This repository contains an implementation of a Transformer model with a novel Switch Multi-Query Attention mechanism. This architecture is designed to efficiently handle large-scale attention tasks by routing tokens to a subset of attention experts, optimizing both computational resources and model performance.
The Switch Multi-Query Attention Transformer is an advanced neural network model that leverages a mixture-of-experts approach to improve the efficiency and scalability of attention mechanisms. It is particularly suited for tasks involving large sequences and complex attention patterns.

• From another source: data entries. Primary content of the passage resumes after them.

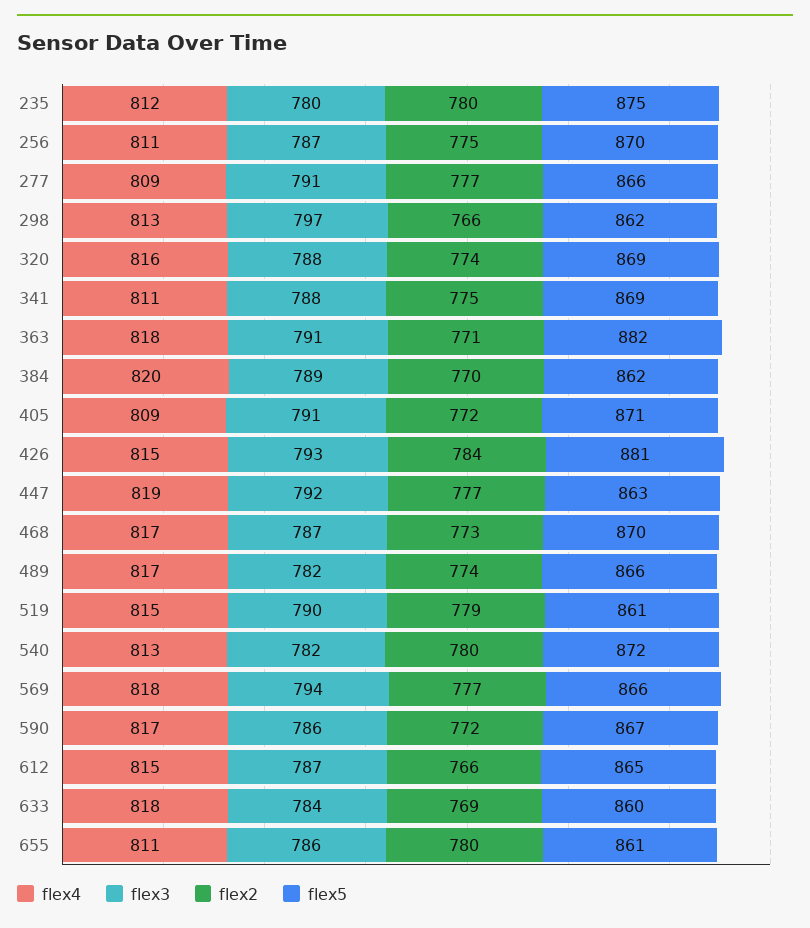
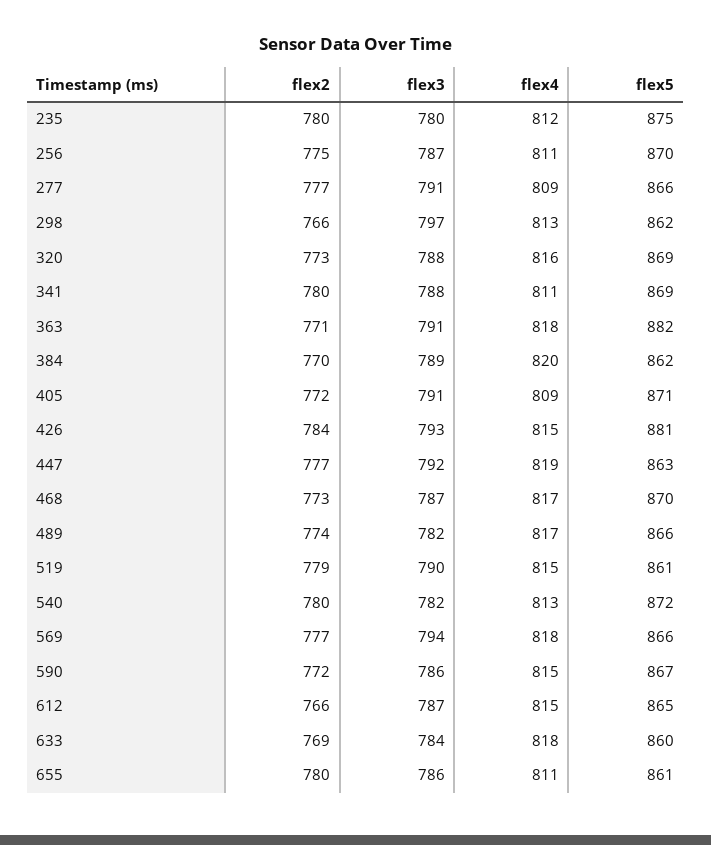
  {
    "flex4": {
      "235": 812,
      "256": 811,
      "277": 809,
      "298": 813,
      "320": 816,
      "341": 811,
      "363": 818,
      "384": 820,
      "405": 809,
      "426": 815,
      "447": 819,
      "468": 817,
      "489": 817,
      "519": 815,
      "540": 813,
      "569": 818,
-     "590": 817,
+     "590": 815,
      "612": 815,
      "633": 818,
      "655": 811
    },
    "flex3": {
      "235": 780,
      "256": 787,
      "277": 791,
      "298": 797,
      "320": 788,
      "341": 788,
      "363": 791,
      "384": 789,
      "405": 791,
      "426": 793,
      "447": 792,
      "468": 787,
      "489": 782,
      "519": 790,
      "540": 782,
      "569": 794,
      "590": 786,
      "612": 787,
      "633": 784,
      "655": 786
    },
    "flex2": {
      "235": 780,
      "256": 775,
      "277": 777,
      "298": 766,
-     "320": 774,
+     "320": 773,
-     "341": 775,
+     "341": 780,
      "363": 771,
      "384": 770,
      "405": 772,
      "426": 784,
      "447": 777,
      "468": 773,
      "489": 774,
      "519": 779,
      "540": 780,
      "569": 777,
      "590": 772,
      "612": 766,
      "633": 769,
      "655": 780
    },
    "flex5": {
      "235": 875,
      "256": 870,
      "277": 866,
      "298": 862,
      "320": 869,
      "341": 869,
      "363": 882,
      "384": 862,
      "405": 871,
      "426": 881,
      "447": 863,
      "468": 870,
      "489": 866,
      "519": 861,
      "540": 872,
      "569": 866,
      "590": 867,
      "612": 865,
      "633": 860,
      "655": 861
    }
  }

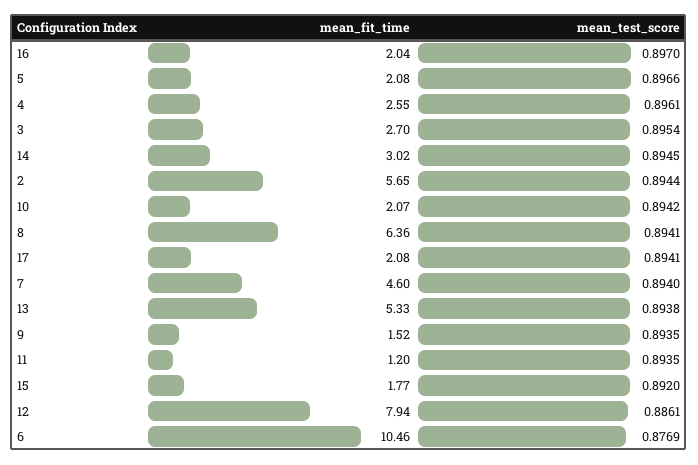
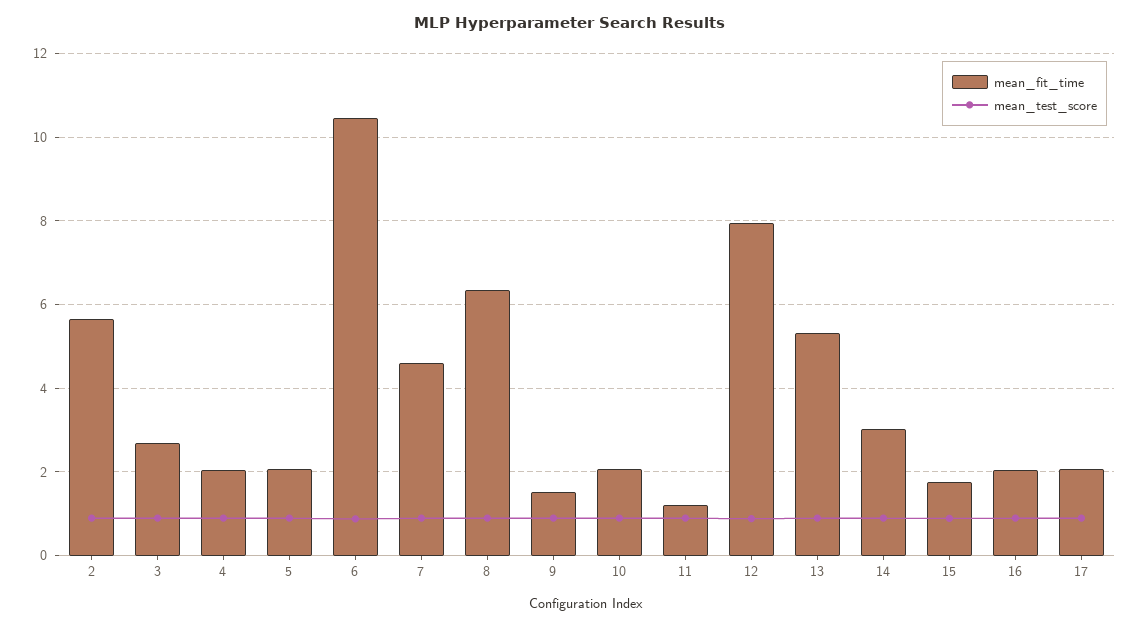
  {
    "mean_fit_time": {
      "16": 2.04,
      "5": 2.08,
-     "4": 2.55,
+     "4": 2,
      "3": 2.7,
      "14": 3.02,
      "2": 5.65,
      "10": 2.07,
      "8": 6.36,
      "17": 2.08,
      "7": 4.6,
      "13": 5.33,
      "9": 1.52,
      "11": 1.2,
      "15": 1.77,
      "12": 7.94,
      "6": 10.46
    },
    "mean_test_score": {
      "16": 0.897,
      "5": 0.8966,
      "4": 0.8961,
      "3": 0.8954,
      "14": 0.8945,
      "2": 0.8944,
      "10": 0.8942,
      "8": 0.8941,
      "17": 0.8941,
      "7": 0.894,
      "13": 0.8938,
      "9": 0.8935,
      "11": 0.8935,
      "15": 0.892,
      "12": 0.8861,
      "6": 0.8769
    }
  }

- Multi-Query Attention: Efficiently projects queries into multiple heads while sharing keys and values across heads.
- Switch Mechanism: Routes tokens to a subset of experts using top-k routing, optimizing resource usage.

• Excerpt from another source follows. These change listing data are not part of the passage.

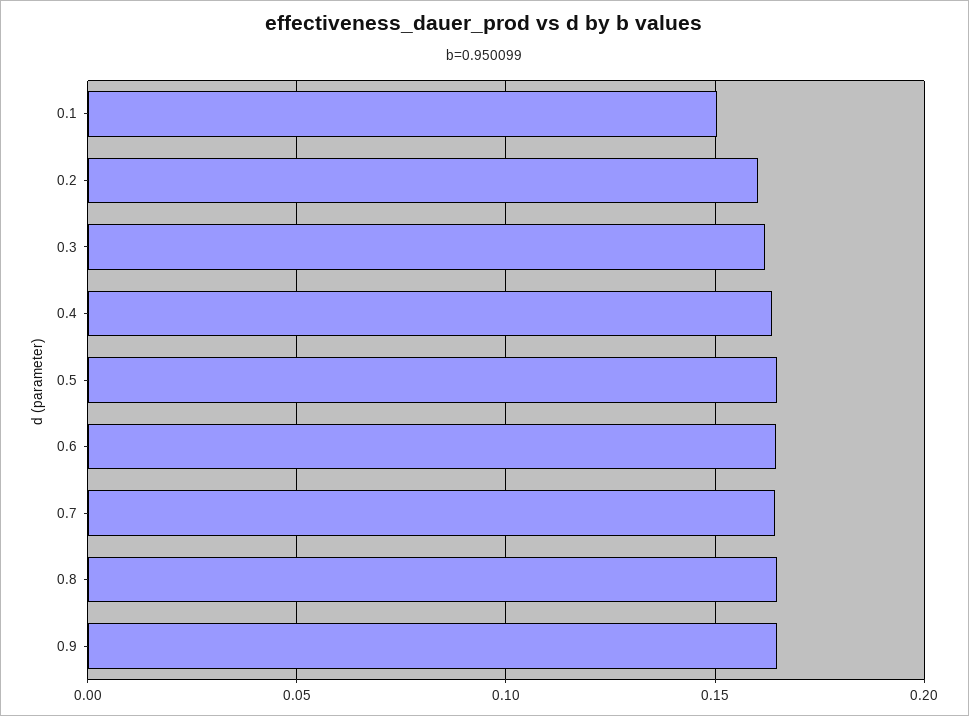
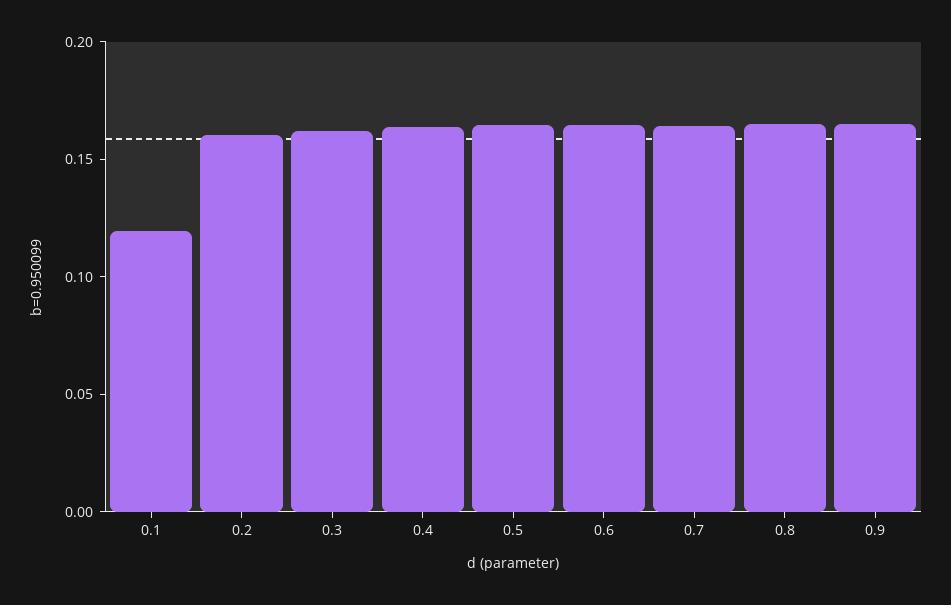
  {
-   "0.1": 0.15,
+   "0.1": 0.12,
    "0.2": 0.16,
    "0.3": 0.16,
    "0.4": 0.165,
    "0.5": 0.165,
    "0.6": 0.165,
    "0.7": 0.165,
    "0.8": 0.165,
    "0.9": 0.165
  }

- Load Balancing: Includes a load-balancing loss to ensure uniform token distribution across experts.
- Residual Connections and Layer Normalization: Enhances model stability and performance.
To use this model, ensure you have Python 3.7+ and PyTorch installed. You can install the necessary dependencies using:
pip install torch
To integrate the Switch Multi-Query Attention Transformer into your project, you can instantiate and use the model as follows:
import torch
from experimental.new_models.switch_attn import Transformer
# Define model parameters
vocab_size = 1000
d_model = 64
num_heads = 8
num_experts = 4
num_layers = 2
# Create a Transformer instance
transformer = Transformer(d_model=d_model, num_heads=num_heads, num_experts=num_experts, num_layers=num_layers, vocab_size=vocab_size)
# Prepare input data
x = torch.randint(0, vocab_size, (2, 16)) # Example input tokens
# Forward pass
output = transformer(x)
print(output) # Output logits
MultiQueryAttention
: Implements multi-query attention with rotary positional embeddings.SwitchMultiQueryAttention
: Routes tokens to multiple experts and computes attention with load balancing.Block
: Combines attention and feed-forward networks with residual connections.Transformer
: Full transformer model with multiple layers of attention and feed-forward blocks.

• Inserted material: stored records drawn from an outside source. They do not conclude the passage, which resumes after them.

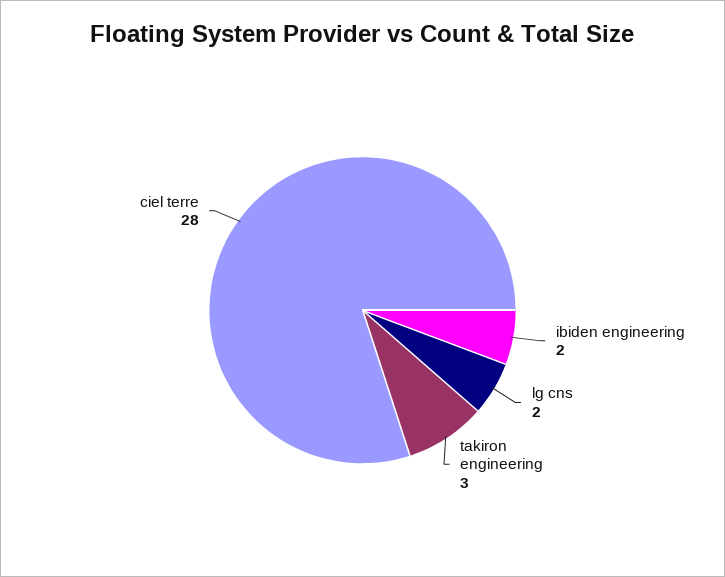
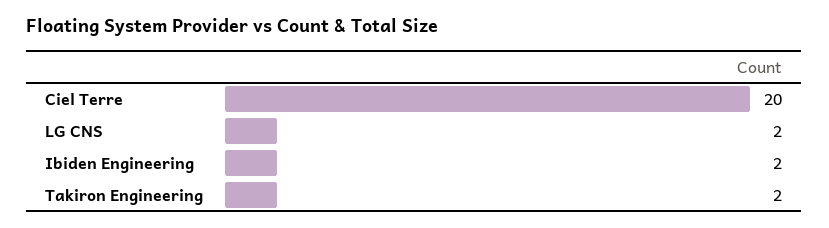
  {
    "ibiden engineering": 2,
    "lg cns": 2,
-   "takiron engineering": 3,
+   "takiron engineering": 2,
-   "ciel terre": 28
+   "ciel terre": 20
  }

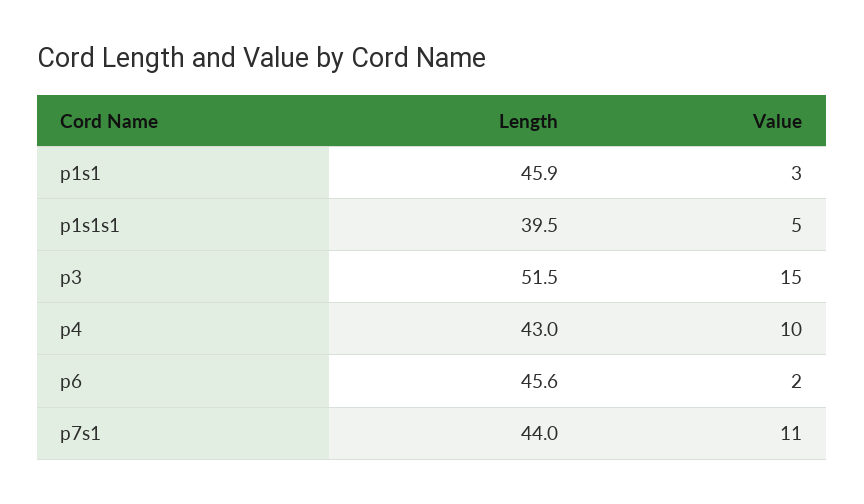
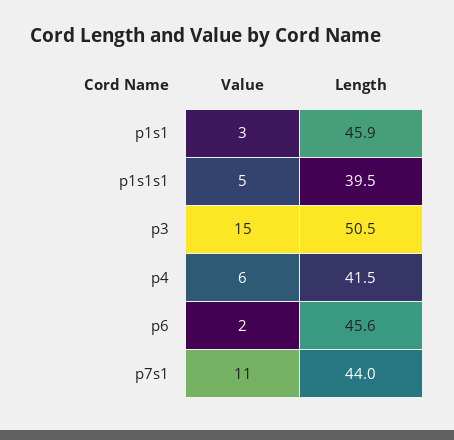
  {
    "Length": {
      "p1s1": 45.9,
      "p1s1s1": 39.5,
-     "p3": 51.5,
+     "p3": 50.5,
-     "p4": 43,
+     "p4": 41.5,
      "p6": 45.6,
      "p7s1": 44
    },
    "Value": {
      "p1s1": 3,
      "p1s1s1": 5,
      "p3": 15,
-     "p4": 10,
+     "p4": 6,
      "p6": 2,
      "p7s1": 11
    }
  }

forward(x, attn_mask=None)
: Computes the forward pass of the model.
To run an example, you can use the provided script in the repository:
python examples/main.py
This script demonstrates how to initialize the model, process input data, and obtain predictions.
Contributions are welcome! Please submit a pull request or open an issue for any bugs or feature requests. Ensure that your code adheres to the project's coding standards and includes appropriate tests.
This project is licensed under the MIT License. See the LICENSE file for more details.